それで、「これは最後の交渉やでなあわしらにも考えがある・・・」ほしたら「それ以上どうにもならん。」ほんならどうにもならんっていうのやったらなあ、おれらどうせ食えんのやったらなあ、くさい飯くうか、それとも水とめてもろうて働いて食うか、どっちかやで、やろうに・・・」って。
あの当時(38年6月)漁業組合員が500人くらいおったかなあ、年寄りが100人くらい欠席で、400人くらいが寄って、こわれ船と、村にある土のう全部もってやねえ、水(排水)を停めに行ったわけや。

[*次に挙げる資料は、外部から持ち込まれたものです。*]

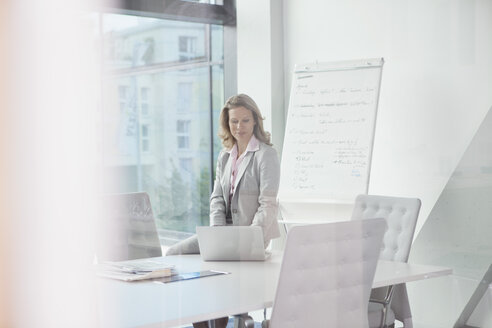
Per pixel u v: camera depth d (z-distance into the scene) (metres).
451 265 1.91
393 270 1.74
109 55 1.11
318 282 1.54
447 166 1.90
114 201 1.12
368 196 1.68
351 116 1.67
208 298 1.26
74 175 1.08
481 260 1.99
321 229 1.54
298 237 1.47
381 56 1.77
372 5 1.75
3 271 1.01
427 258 1.88
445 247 1.90
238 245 1.34
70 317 1.06
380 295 1.71
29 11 1.03
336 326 1.59
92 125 1.10
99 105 1.10
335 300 1.58
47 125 1.05
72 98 1.07
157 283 1.17
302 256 1.49
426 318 1.85
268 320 1.42
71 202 1.07
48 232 1.05
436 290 1.90
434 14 1.88
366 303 1.68
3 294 1.01
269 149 1.40
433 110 1.88
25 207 1.03
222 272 1.29
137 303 1.14
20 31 1.02
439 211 1.89
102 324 1.10
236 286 1.32
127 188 1.14
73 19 1.07
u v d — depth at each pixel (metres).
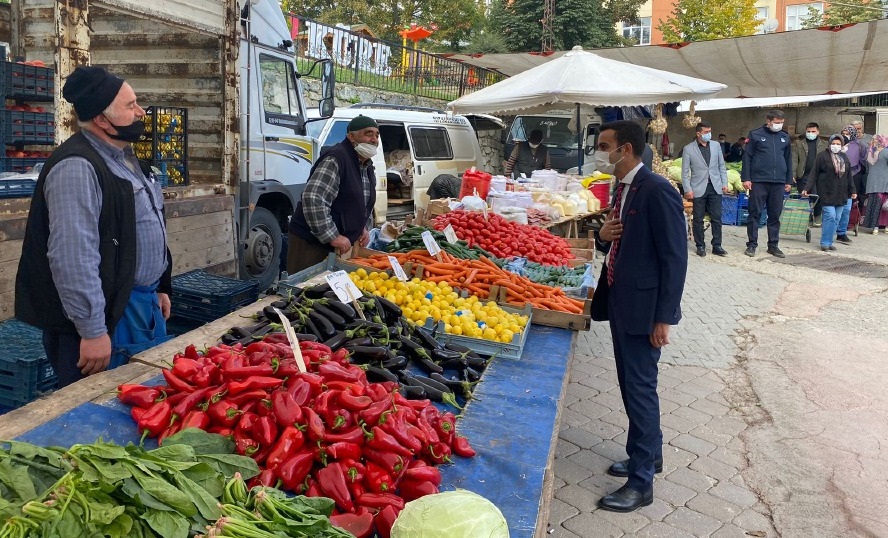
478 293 5.02
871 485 4.46
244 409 2.41
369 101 19.23
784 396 5.94
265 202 8.24
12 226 4.31
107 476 1.76
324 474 2.24
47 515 1.65
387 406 2.41
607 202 11.59
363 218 5.64
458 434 2.80
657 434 4.05
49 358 3.28
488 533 1.98
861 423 5.41
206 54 6.98
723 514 4.10
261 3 7.72
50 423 2.48
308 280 4.75
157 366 3.13
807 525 4.00
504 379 3.54
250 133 7.49
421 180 12.30
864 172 15.68
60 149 3.04
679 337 7.60
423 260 5.46
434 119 13.10
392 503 2.21
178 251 5.98
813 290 9.93
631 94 9.41
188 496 1.78
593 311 4.40
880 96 22.95
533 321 4.71
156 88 7.23
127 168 3.29
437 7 36.22
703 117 24.97
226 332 3.54
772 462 4.76
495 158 19.58
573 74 9.84
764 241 14.34
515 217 8.04
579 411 5.50
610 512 4.04
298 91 8.59
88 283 2.96
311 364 2.69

停めに行こうって決めたのはね、漁業組合の役員をボイコットしといてね、これから生活していかんならん若いもんだけでね。
漁師はね、毎朝、三時か三時半になるとね、港へ出ていく習性がある。港へ出て行ってね、隣でばんばん漁しとるし、魚はそこにきとるし、獲っていってもなんにもならんでウロウロしとるわね。それで、漁に出たいばっかりに固まってるわね。そうかといって隣に獲りに行けば隣から怒ってくるで獲りにいけやへんし、「なっとかならんかなあ」って寄って相談しとるうちに「そんならやってまおうに・・・」まあ話しが固まってきてやねえ、「ボイコットして、やってまおうに・・・」っていうことになってもったんでね。
そしたら組合長も、「長っていやあ、わいらの親父やで、子どもがそんなに難儀しとるのをほってみておれんでな。おれもこの年になってるんやで、死んでもかまわん。責任とるで、わいらやるならやれ、あとの責任はおいらがとるで。やるならやってこい・・・」って、組合もほっておけんで、やむをえず入ってきたんやわ。その当時、中村留次郎さんねえ、あの人なんかも役員やったわ。